Originally developed in a short-term, acute inpatient psychiatric setting for adults who were traumatized as children, the Sanctuary Model has since been adapted by residential treatment settings for children, public schools, domestic violence shelters, group homes, outpatient settings, substance abuse programs, parenting support programs, and has been used in other settings as a method of organizational change.

The Sanctuary Model is not an intervention but a full system approach focused on helping injured children recover from the damaging effects of interpersonal trauma. Because it is a full system approach, effective implementation of the Sanctuary Model requires extensive leadership involvement in the process of change as well as staff and client involvement at every level of the process.

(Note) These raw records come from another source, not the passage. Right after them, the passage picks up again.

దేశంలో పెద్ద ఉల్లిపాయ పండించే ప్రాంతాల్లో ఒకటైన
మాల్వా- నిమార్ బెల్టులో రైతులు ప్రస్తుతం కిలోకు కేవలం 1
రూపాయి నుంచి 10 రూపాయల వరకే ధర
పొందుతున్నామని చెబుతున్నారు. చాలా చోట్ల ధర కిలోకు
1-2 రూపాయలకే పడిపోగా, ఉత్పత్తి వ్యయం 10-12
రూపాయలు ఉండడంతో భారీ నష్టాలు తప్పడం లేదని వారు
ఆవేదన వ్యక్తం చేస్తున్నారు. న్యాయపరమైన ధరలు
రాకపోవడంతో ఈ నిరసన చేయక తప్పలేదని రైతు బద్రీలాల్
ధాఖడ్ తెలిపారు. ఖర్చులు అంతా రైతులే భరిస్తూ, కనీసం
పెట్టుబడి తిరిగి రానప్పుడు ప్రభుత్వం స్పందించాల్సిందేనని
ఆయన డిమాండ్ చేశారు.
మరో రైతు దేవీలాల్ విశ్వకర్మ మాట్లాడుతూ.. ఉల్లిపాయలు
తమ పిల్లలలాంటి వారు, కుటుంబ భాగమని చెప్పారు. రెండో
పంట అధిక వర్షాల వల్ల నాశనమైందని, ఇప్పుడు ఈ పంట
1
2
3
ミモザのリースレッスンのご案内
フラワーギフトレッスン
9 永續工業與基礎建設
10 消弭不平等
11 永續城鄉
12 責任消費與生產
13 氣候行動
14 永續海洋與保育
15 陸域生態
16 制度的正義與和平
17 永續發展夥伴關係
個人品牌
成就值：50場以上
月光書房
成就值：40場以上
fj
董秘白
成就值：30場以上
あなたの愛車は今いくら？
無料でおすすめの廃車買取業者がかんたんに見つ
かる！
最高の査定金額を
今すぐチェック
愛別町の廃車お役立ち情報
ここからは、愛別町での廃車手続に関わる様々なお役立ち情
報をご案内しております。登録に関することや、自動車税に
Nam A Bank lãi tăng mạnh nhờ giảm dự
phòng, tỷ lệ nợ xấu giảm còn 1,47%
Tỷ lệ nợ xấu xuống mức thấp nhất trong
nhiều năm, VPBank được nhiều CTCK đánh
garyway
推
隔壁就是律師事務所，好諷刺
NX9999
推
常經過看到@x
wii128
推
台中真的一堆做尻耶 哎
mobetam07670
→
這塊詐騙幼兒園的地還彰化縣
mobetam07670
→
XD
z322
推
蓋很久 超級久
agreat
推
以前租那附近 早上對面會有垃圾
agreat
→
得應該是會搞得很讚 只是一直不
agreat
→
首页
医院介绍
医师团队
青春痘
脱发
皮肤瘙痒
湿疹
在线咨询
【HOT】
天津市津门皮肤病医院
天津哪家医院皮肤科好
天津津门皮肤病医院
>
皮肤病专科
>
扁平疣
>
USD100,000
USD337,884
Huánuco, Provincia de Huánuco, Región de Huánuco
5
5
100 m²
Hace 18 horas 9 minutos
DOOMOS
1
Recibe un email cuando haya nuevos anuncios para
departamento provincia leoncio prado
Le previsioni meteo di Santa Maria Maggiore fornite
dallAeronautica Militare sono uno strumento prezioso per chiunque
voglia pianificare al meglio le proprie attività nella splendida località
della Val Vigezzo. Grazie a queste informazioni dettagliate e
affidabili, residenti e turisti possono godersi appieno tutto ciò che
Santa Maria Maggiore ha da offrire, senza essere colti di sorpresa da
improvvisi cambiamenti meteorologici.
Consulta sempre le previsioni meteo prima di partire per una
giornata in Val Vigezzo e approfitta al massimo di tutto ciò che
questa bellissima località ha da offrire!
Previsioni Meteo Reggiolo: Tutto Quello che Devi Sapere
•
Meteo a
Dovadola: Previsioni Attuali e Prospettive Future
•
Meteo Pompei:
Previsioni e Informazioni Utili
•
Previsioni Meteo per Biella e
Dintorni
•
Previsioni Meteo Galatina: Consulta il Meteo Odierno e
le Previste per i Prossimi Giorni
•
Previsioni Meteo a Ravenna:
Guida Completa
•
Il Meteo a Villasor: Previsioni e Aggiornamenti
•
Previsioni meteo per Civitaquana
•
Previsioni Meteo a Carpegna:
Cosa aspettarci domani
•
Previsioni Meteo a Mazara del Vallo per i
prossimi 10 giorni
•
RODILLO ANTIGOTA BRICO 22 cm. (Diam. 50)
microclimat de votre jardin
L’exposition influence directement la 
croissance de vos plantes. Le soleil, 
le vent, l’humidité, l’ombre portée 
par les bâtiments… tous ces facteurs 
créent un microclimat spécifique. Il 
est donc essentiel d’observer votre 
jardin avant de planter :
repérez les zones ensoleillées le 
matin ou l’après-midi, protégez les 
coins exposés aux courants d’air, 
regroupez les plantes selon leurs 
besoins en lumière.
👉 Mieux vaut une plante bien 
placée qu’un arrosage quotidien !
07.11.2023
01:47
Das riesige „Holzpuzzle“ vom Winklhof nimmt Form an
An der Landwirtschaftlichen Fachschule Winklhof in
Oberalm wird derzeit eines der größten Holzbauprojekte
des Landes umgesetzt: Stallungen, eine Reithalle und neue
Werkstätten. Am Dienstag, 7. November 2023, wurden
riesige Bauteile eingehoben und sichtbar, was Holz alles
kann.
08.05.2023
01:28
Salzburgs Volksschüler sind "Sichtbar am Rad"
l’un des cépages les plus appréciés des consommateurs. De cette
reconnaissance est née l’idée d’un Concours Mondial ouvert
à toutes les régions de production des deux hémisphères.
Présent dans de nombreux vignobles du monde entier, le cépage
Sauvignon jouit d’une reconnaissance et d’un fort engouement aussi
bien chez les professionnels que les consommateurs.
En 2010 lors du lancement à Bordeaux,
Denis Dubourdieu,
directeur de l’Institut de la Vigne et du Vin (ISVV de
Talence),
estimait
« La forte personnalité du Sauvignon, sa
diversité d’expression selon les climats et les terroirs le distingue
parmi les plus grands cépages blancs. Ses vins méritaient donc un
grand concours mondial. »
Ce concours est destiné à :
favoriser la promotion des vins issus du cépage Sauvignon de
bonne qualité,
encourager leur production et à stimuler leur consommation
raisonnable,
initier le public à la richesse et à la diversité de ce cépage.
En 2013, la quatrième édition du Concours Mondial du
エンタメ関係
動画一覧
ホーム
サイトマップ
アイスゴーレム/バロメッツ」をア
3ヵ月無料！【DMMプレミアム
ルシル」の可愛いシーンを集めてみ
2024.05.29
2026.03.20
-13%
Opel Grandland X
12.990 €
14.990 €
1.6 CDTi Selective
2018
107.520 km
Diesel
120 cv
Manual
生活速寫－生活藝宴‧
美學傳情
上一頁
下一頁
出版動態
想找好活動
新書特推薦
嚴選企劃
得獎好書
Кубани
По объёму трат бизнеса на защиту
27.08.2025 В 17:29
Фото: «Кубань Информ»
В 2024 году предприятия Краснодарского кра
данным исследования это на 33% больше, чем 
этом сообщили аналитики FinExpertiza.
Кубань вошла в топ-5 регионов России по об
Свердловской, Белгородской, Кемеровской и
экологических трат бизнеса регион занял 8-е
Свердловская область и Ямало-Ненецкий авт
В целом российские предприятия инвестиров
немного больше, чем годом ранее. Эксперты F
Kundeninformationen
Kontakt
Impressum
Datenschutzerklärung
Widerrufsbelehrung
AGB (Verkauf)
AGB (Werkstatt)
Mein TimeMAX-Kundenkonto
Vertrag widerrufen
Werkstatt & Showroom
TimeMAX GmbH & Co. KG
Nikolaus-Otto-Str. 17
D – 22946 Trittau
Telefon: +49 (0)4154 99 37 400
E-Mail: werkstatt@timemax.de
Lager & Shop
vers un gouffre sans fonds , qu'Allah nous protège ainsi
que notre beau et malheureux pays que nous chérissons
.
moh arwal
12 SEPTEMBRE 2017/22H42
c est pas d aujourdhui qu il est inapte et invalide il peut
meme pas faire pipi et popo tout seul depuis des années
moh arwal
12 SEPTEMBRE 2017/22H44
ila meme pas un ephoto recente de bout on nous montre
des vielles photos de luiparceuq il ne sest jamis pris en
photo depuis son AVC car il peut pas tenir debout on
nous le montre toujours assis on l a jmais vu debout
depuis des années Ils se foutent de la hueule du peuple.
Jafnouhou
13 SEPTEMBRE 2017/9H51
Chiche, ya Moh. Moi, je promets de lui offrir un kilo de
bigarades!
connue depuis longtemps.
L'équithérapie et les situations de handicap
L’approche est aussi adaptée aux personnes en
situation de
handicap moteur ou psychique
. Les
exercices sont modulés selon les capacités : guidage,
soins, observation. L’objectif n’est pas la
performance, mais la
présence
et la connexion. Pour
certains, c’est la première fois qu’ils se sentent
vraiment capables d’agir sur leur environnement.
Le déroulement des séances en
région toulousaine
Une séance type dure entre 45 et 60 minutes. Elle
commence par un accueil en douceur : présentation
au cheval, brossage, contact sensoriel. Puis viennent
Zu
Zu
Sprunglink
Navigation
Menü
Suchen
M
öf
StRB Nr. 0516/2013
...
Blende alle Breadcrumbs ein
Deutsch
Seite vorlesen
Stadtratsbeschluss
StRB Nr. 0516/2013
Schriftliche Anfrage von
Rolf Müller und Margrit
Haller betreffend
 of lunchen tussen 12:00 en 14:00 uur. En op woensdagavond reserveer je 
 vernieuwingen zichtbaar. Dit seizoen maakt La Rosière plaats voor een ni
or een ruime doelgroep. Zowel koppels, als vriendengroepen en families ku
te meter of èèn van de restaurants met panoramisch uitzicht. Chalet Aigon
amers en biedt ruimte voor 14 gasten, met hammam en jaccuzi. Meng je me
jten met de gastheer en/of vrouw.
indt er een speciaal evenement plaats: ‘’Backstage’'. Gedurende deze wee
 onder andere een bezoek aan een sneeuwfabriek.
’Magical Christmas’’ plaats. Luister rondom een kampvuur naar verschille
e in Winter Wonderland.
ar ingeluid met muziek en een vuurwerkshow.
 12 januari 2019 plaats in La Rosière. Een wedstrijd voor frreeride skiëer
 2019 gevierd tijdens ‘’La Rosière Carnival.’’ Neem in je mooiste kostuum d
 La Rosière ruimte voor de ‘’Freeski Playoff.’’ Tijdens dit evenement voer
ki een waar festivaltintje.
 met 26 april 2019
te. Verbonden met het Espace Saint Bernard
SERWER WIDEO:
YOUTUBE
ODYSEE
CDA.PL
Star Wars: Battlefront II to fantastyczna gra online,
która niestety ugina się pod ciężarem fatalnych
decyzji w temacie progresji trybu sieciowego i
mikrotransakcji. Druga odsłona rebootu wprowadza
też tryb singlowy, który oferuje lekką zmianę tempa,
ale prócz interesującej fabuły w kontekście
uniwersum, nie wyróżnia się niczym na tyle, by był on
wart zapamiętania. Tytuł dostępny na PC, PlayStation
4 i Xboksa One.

The aims of the Sanctuary Model are to guide an organization in the development of a culture with seven dominant characteristics all of which serve goals related a sound treatment environment:

Culture of Nonviolence – building and modeling safety skills and a commitment to higher goals

Culture of Emotional Intelligence – teaching and modeling affect management skills

Culture of Inquiry & Social Learning – building and modeling cognitive skills

Culture of Shared Governance – creating and modeling civic skills of self-control, self-discipline, and administration of healthy authority

Culture of Open Communication – overcoming barriers to healthy communication, reduce acting-out, enhance self-protective and self-correcting skills, teach healthy boundaries

Culture of Social Responsibility – rebuilding social connection skills, establish healthy attachment relationships

Culture of Growth and Change – restoring hope, meaning, purpose

The impact of creating a trauma-informed culture should be observable and measurable. The outcomes we should expect to see include:

Less violence including physical, verbal, emotional forms of violence
 
Systemic understanding of complex biopsychosocial and developmental impact of trauma and abuse with implications for response
 
Less victim-blaming; less punitive and judgmental responses
   
Clearer more consistent boundaries, higher expectations, linked rights and responsibilities
   
Earlier identification of and confrontation with perpetrator behavior
   

Better ability to articulate goals and create strategies for change
   
Greater understanding of reenactment behavior and resistanceto change
   

More democratic processes at all levels

Through the implementation steps of the Sanctuary Model, staff members engage in prolonged dialogue that serves to surface the major strengths, vulnerabilities, and conflicts within the organization. By looking at shared assumptions, goals, and existing practice, staff members from various levels of the organization are required to share in an analysis of their own structure and functioning, often asking themselves and each other provocative questions that have never been overtly surfaced before.